Fittingly, both are likely eyeing the exact same seat.
It’s fairly common knowledge that Joe Gibbs Racing is interested in Busch, and unless the funding for a fourth car magically appears, the only seat the team has available currently belongs to Logano. While Logano was driving the No. 20 Toyota to victory on Sunday at Pocono, Busch was apparently fishing.
A picture posted on Twitter showed the 2004 NASCAR champion with a line in the water, his activity of choice as he served a one-race suspension for verbally abusing a member of the media.
Suddenly, it may not be so easy for JGR to give Logano the boot.
His young career is at a crossroads in the fourth and final year of his Sprint Cup contract. Once heralded as the next big NASCAR superstar, Logano has struggled to deliver at the top level. While he has 13 wins in the Nationwide Series _ four so far this season _ Sunday’s victory was just the second Cup win for Logano in 125 career starts.
With teammates Kyle Busch and Denny Hamlin established as annual title contenders, it’s no secret that Logano is lagging far behind the other two in terms of production.
Enter Kurt Busch, who is riding out this year trying to elbow his way back in with an elite team. His kid brother is already entrenched at JGR, and the team has plenty of experience in dealing with volatile drivers dating to its 10-year run with Tony Stewart.
“We love Kurt, mainly because of Kyle and Kyle has got a strong feeling for him,” Gibbs told reporters last month.
“I haven’t been informed on where I stand for next year yet, so it’s all up in the air,” he said. “Obviously winning a race means a lot and it helps that out a ton. For sure right now my future is not set with anybody. To get this win means a lot. It’s at a perfect time.”

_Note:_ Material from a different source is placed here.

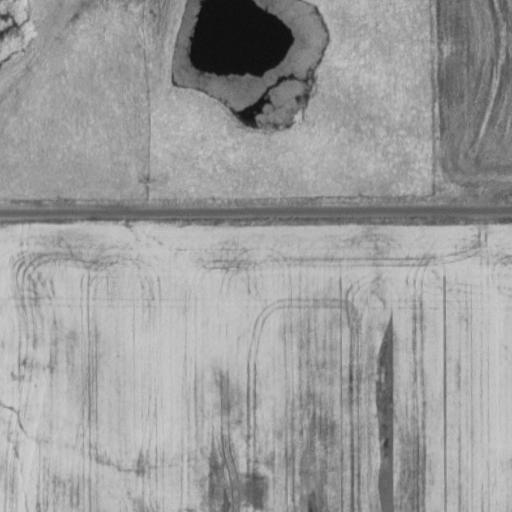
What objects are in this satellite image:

He’s certainly got that right.
The summer stretch is typically when all the jockeying for open seats heats up, and Busch did himself no favors at Dover two weeks ago with his abusive language toward a Sporting News reporter. It was yet another gaffe that NASCAR would not tolerate, and since Busch was already on probation for an incident at Darlington, he was suspended for a weekend.
Busch is not eligible to return to competition until Wednesday, and he’s first got to make it through a meeting with current team owner James Finch. That’s expected to happen on Tuesday, and Finch has given no indication he’s going to deliver a soft message.
“Here’s the deal: Quit wrecking the cars, get a good finish, be nice to people. That’s not real hard to do,” Finch said last week.
Still, Busch’s sheer talent is still attractive to most team owners. The issue then becomes how much those owners can tolerate, and that decision is usually dictated by the sponsor. In fairness to Busch, his sponsors often rave about his work ethic and professionalism when away from the track. But it’s those at-track flare-ups that hurt him, and it’s what led to his December split with Penske Racing and the predicament he’s currently in with the Finch-owned Phoenix Racing.
Before his suspension, he was widely considered a candidate along with Ryan Newman for Logano’s ride.
Logano has fallen short of the expectations placed on him when JGR signed him in 2008 then anxiously awaited his 18th birthday when he’d be eligible to race in NASCAR. He was the youngest driver in the Daytona 500 the next season, but hasn’t made much progress since, even after a strong close to the 2010 season made him the hot pick to break into the Chase for the Sprint Cup championship.
Instead, he had a terrible final season with crew chief Greg Zipadelli, finishing 24th in the final standings with a career-low six top-10 finishes.
JGR let Zipadelli move to Stewart-Haas Racing at the end of the season, and Jason Ratcliff was promoted from the Nationwide Series to try to give Logano a fresh start. His luck may be about to turn: Sunday’s win marked three top-10 finishes in the last four races for Logano, and at 14th in the standings, he is a contender for a wild-card berth into the Chase.
Logano said he hopes to hang onto his job with JGR.
“You never know,” he said. “Those things go back and forth, and all I can do is stay focused on my job. The puzzle pieces will fall together eventually.”